Une discussion au sujet du redécoupage de la carte électorale fédérale vient d’être relancée par le Bloc québécois. Elle concerne le poids du Québec à Ottawa et elle est fondamentale.

Rappel : l’automne dernier, dans la foulée du recensement, le directeur général des élections du Canada (DGE) a indiqué que le nombre de sièges à la Chambre des communes doit grimper et passer de 338 à 342.

Cette modification est suggérée en vertu des changements démographiques au pays.

Le problème, pour le Québec, c’est que sa population n’augmente pas aussi rapidement que dans le reste du Canada.

Le DGE estimait donc que le nombre de sièges attribués au Québec devait chuter. Selon ses calculs, la province allait perdre un siège (et passer de 78 à 77).

Or, le Bloc vient de faire adopter mercredi une motion selon laquelle tout scénario « qui aurait pour effet de faire perdre une ou des circonscriptions électorales au Québec ou de diminuer le poids politique du Québec à la Chambre des communes » devrait être rejeté.

La motion réclame aussi la modification de « la formule de répartition des sièges à la Chambre ».

On ne peut que se réjouir de l’adoption, par une large majorité de députés – seuls les conservateurs étaient véritablement divisés à ce sujet –, de ces deux demandes.

C’est que deux problèmes distincts se posaient.

Le premier, le plus simple, va désormais être résolu à très court terme.

Le deuxième est nettement plus complexe et une solution pourrait n’être trouvée qu’à plus long terme.

Expliquons-nous.

En vertu de la motion adoptée, d’ici l’entrée en vigueur des changements annoncés en 2024, le gouvernement fédéral aura trouvé un moyen de ne pas retirer de siège au Québec. Mais il s’agit, dans ce cas, d’une simple question de volonté politique.

Par contre, si le poids démographique du Québec continue de chuter, il y a une limite à vouloir protéger son poids politique à Ottawa à long terme.

On frappera un mur qui se nomme : Constitution canadienne. Elle prévoit que le nombre de députés de chaque province reflète la proportion de ses habitants au sein du Canada.

« Le principe applicable est la représentation proportionnelle. Ce principe n’a jamais été appliqué de façon parfaitement rigoureuse, des variations de quelques degrés ont été acceptées, mais on ne peut pas aller au-delà sans une modification constitutionnelle formelle », nous a expliqué Benoît Pelletier, professeur titulaire à la Faculté de droit de l’Université d’Ottawa.

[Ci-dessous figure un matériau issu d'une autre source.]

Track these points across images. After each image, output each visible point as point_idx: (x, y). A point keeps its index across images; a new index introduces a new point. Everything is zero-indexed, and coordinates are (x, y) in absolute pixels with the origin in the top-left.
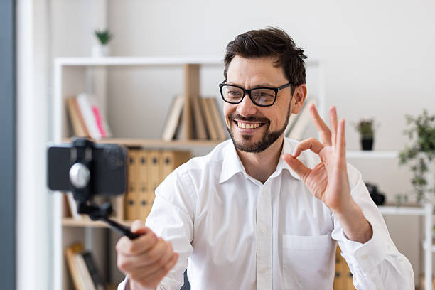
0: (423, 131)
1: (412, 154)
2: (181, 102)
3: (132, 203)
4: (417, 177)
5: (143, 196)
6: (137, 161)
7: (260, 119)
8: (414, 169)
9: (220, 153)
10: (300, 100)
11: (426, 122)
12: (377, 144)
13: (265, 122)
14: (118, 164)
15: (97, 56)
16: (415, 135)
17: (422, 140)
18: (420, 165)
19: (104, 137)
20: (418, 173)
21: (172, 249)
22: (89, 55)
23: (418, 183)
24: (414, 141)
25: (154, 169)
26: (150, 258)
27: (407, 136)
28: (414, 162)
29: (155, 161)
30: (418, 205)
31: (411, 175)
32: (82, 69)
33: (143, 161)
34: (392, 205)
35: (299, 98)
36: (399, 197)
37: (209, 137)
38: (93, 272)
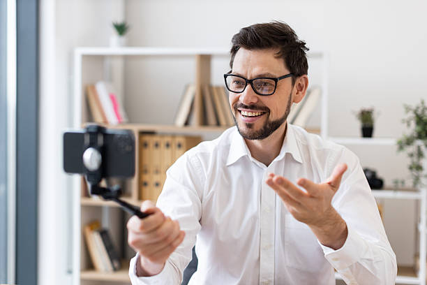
0: (420, 120)
1: (409, 142)
2: (193, 91)
3: (146, 184)
4: (413, 163)
5: (156, 178)
6: (151, 145)
7: (260, 108)
8: (411, 155)
9: (227, 138)
10: (301, 90)
11: (423, 111)
12: (376, 132)
13: (266, 111)
14: (128, 148)
15: (115, 46)
16: (413, 124)
17: (419, 128)
18: (417, 152)
19: (120, 123)
20: (415, 159)
21: (179, 228)
22: (107, 45)
23: (414, 169)
24: (412, 129)
25: (167, 153)
26: (157, 236)
27: (406, 124)
28: (411, 149)
29: (168, 145)
30: (414, 189)
31: (408, 161)
32: (101, 58)
33: (157, 145)
34: (390, 189)
35: (301, 88)
36: (396, 182)
37: (218, 124)
38: (109, 248)
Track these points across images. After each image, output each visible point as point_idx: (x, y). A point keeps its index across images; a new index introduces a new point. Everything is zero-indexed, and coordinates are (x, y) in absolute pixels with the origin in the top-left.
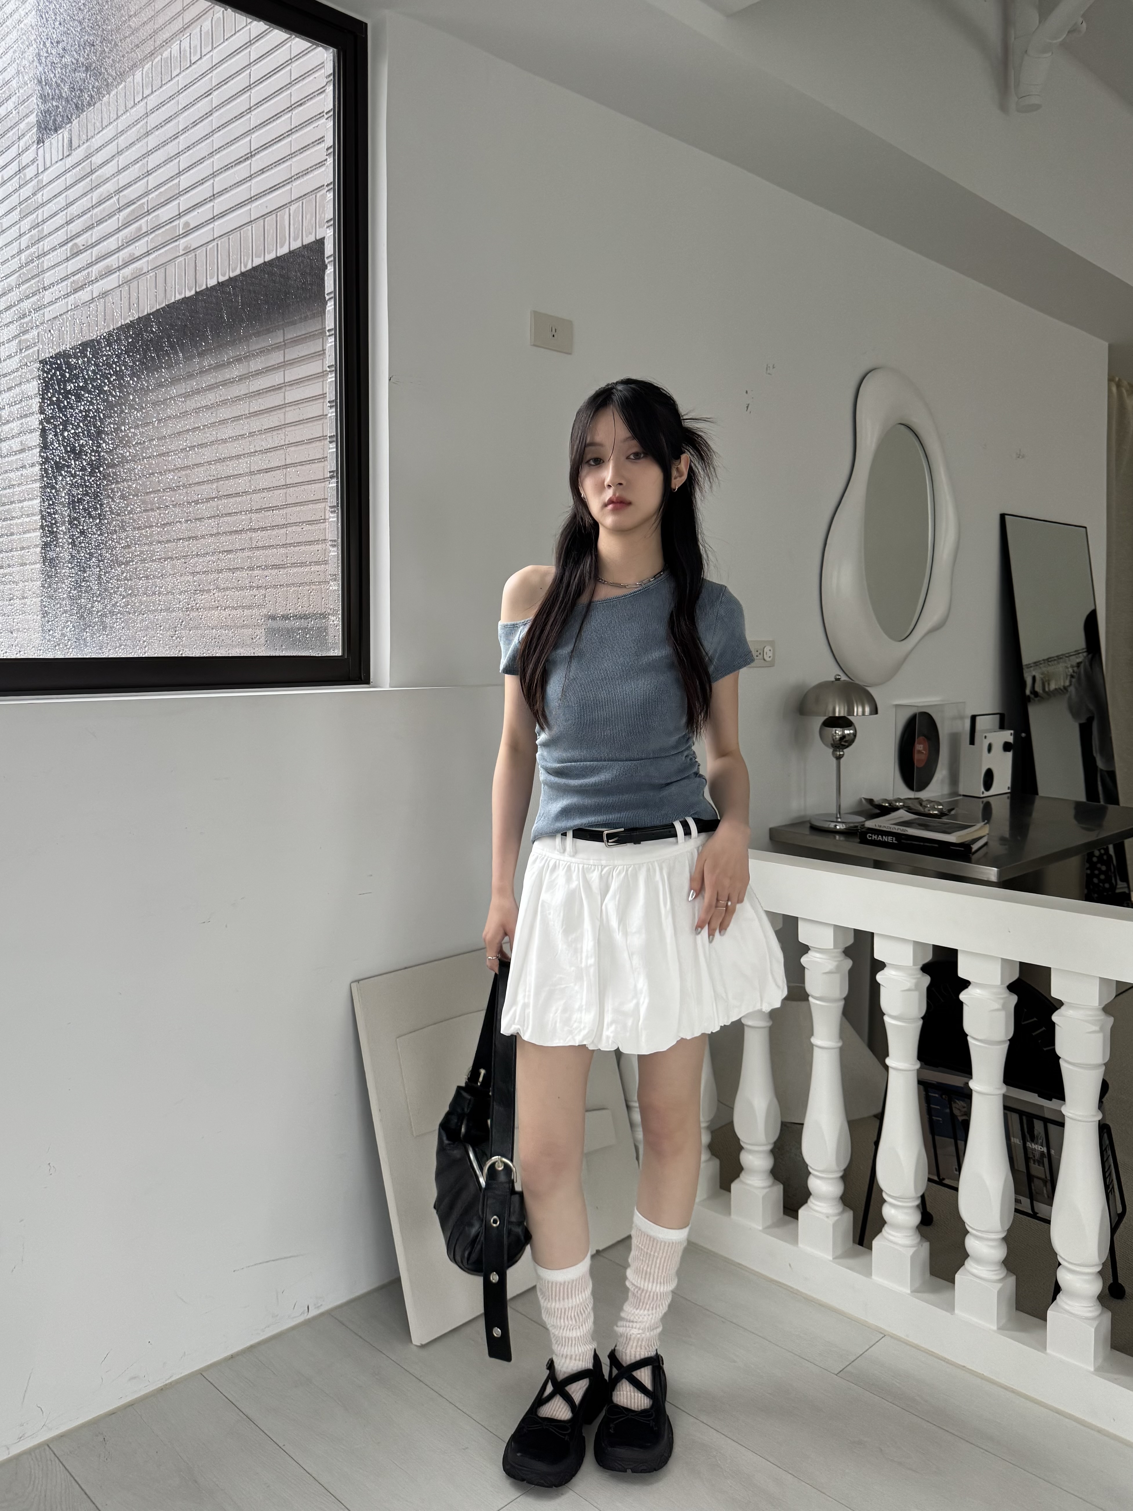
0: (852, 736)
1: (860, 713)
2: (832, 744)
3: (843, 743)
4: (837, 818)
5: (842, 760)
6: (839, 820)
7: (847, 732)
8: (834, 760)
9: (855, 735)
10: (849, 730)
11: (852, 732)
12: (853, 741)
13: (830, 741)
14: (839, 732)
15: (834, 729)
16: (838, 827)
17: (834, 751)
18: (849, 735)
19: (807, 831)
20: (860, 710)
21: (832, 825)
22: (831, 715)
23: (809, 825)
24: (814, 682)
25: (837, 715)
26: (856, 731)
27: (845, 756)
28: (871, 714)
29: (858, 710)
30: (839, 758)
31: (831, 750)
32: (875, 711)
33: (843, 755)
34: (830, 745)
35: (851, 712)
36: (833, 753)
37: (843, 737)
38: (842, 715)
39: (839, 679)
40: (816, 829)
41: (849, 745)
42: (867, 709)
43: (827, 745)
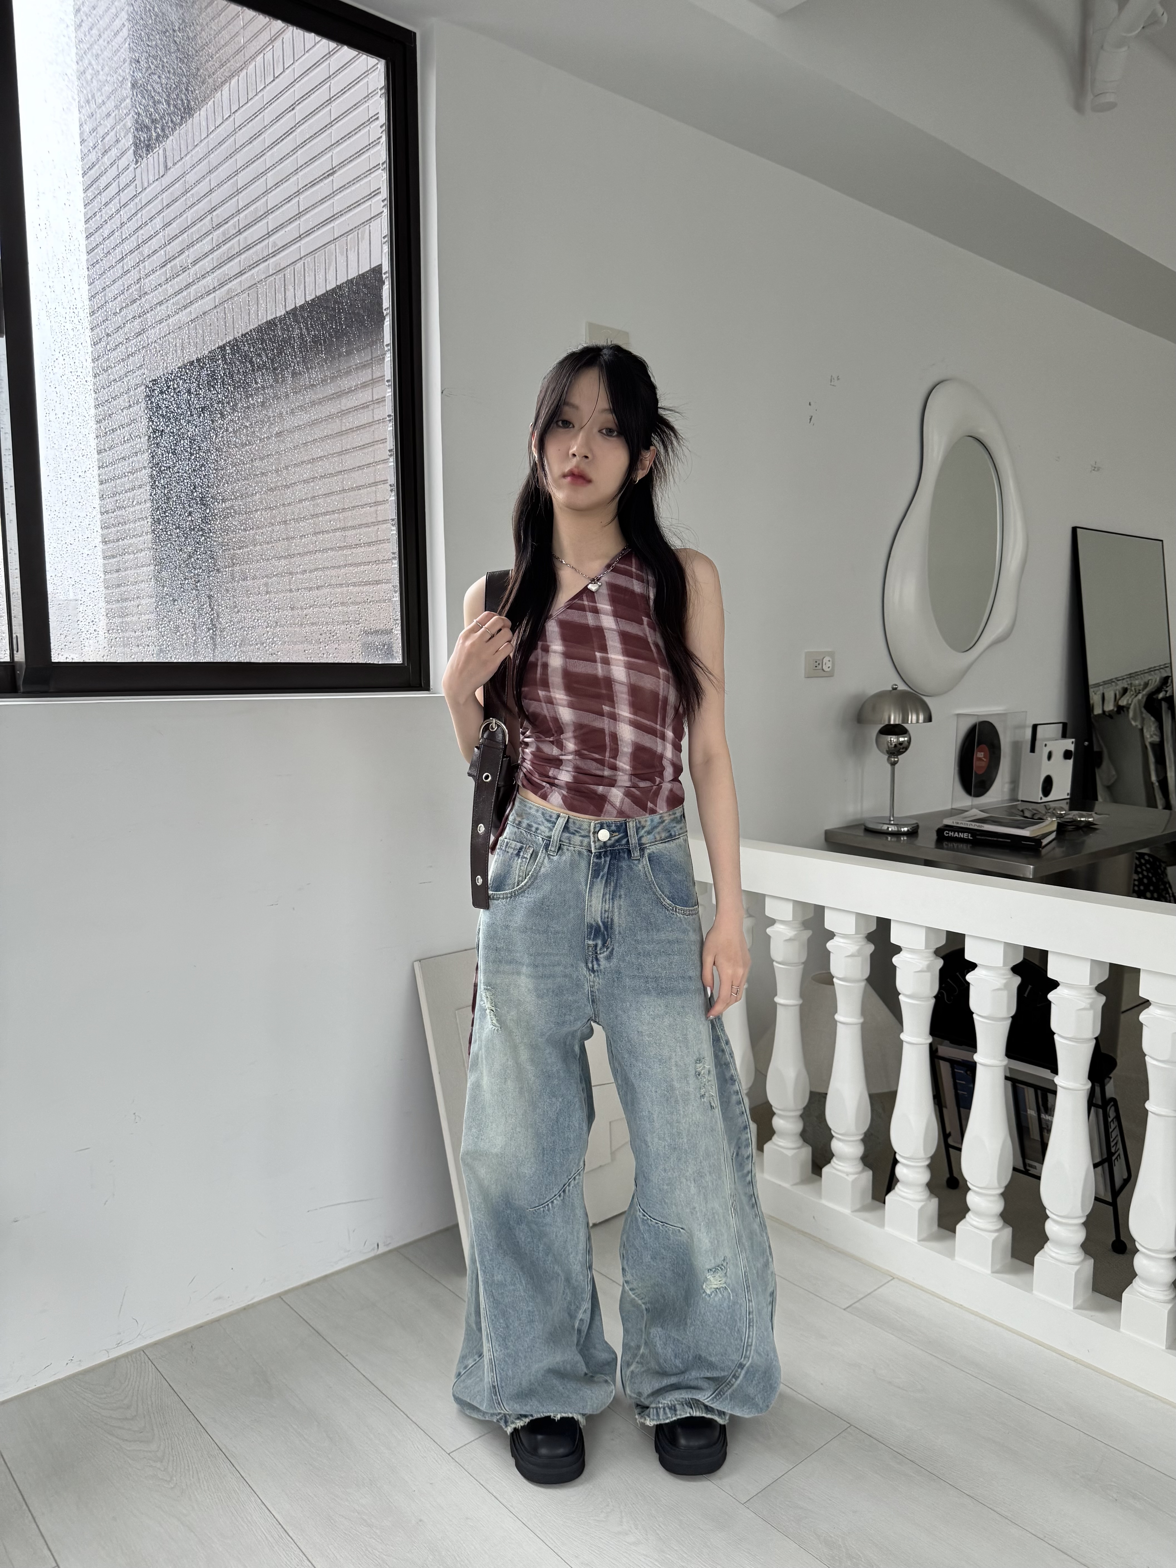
0: (906, 743)
1: (914, 721)
2: (887, 751)
3: (898, 751)
4: (890, 820)
5: (897, 766)
6: (892, 822)
7: (901, 739)
8: (889, 766)
9: (909, 742)
10: (904, 737)
11: (906, 739)
12: (906, 749)
13: (885, 748)
14: (894, 739)
15: (890, 736)
16: (890, 829)
17: (889, 757)
18: (903, 742)
19: (861, 833)
20: (914, 717)
21: (885, 827)
22: (887, 723)
23: (863, 827)
24: (873, 690)
25: (892, 722)
26: (910, 739)
27: (899, 763)
28: (925, 721)
29: (912, 718)
30: (894, 764)
31: (886, 757)
32: (929, 719)
33: (898, 761)
34: (885, 751)
35: (905, 719)
36: (888, 760)
37: (898, 744)
38: (897, 723)
39: (896, 689)
40: (868, 831)
41: (903, 752)
42: (921, 718)
43: (882, 752)
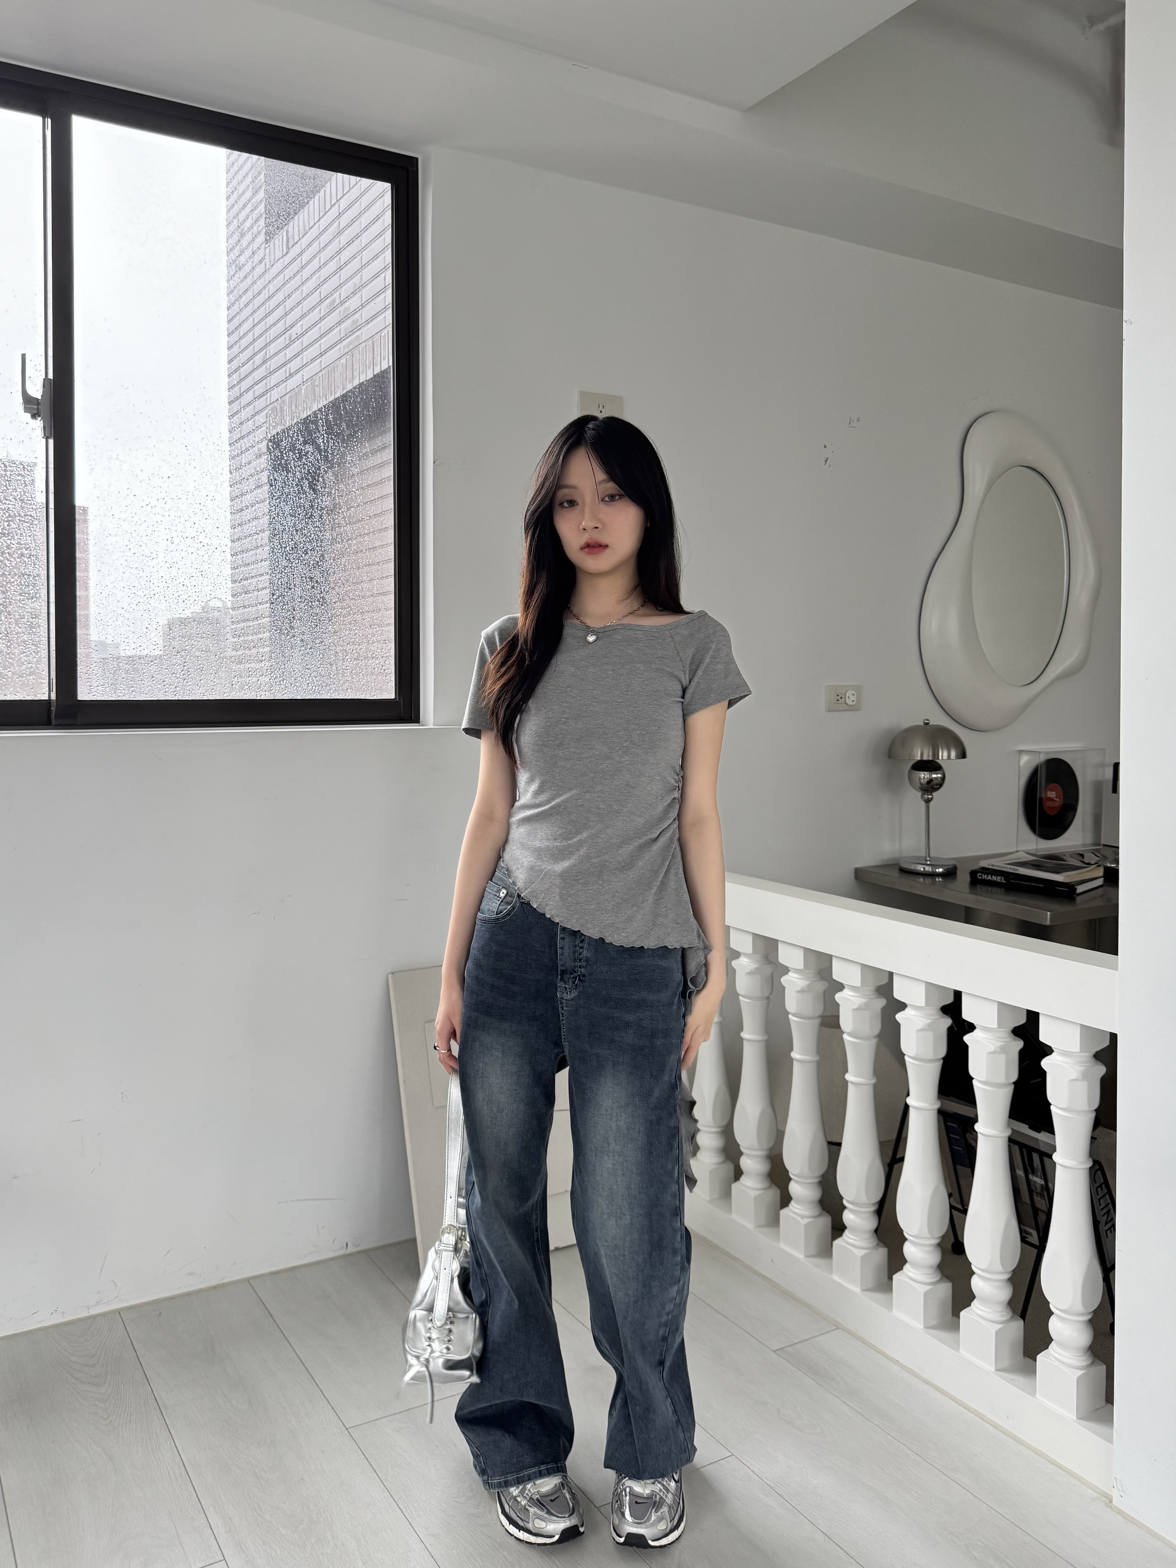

Pour résoudre ce problème plus complexe, le Bloc a également proposé une solution. Dans un projet de loi déposé la semaine dernière, il évoque la modification de l’article 51 de l’Acte de l’Amérique du Nord britannique. On y spécifierait qu’on doit octroyer au Québec, au minimum, 25 % des sièges de la Chambre des communes.

Cette formule est calquée sur celle prévue par l’Accord de Charlottetown au début des années 1990.

Or, pour un expert en droit constitutionnel comme Benoît Pelletier, ce scénario ne tient pas la route. C’est que la mécanique sur laquelle il s’appuie ne peut pas être utilisée lorsqu’il s’agit de remettre en question le principe de la représentation proportionnelle.

Il est convaincu que la seule option, pour un tel changement, serait un amendement constitutionnel.

Il n’y a pas le feu, bien sûr.

Le Québec ne perdra pas de siège cette fois-ci, ce qui est une très bonne nouvelle, et ce n’est que dans dix ans que la question se posera de nouveau.

Mais plus les décennies passeront, plus le problème deviendra lourd de conséquences.

On le répète : tout ça est parfaitement normal en vertu de l’évolution démographique.

En revanche, cette perte de poids politique est tout sauf normale si l’on tient compte de la « spécificité » du Québec, comme l’avait fait remarquer l’an dernier la ministre Sonia LeBel.

Si le poids politique du Québec à Ottawa s’atténuait, ses intérêts seraient « graduellement marginalisés », avait-elle écrit au ministre canadien des Affaires intergouvernementales, Dominic LeBlanc.

Et si on ne trouve pas une façon durable de régler ce problème, la voix du Québec à Ottawa, lentement, mais sûrement, s’affaiblira.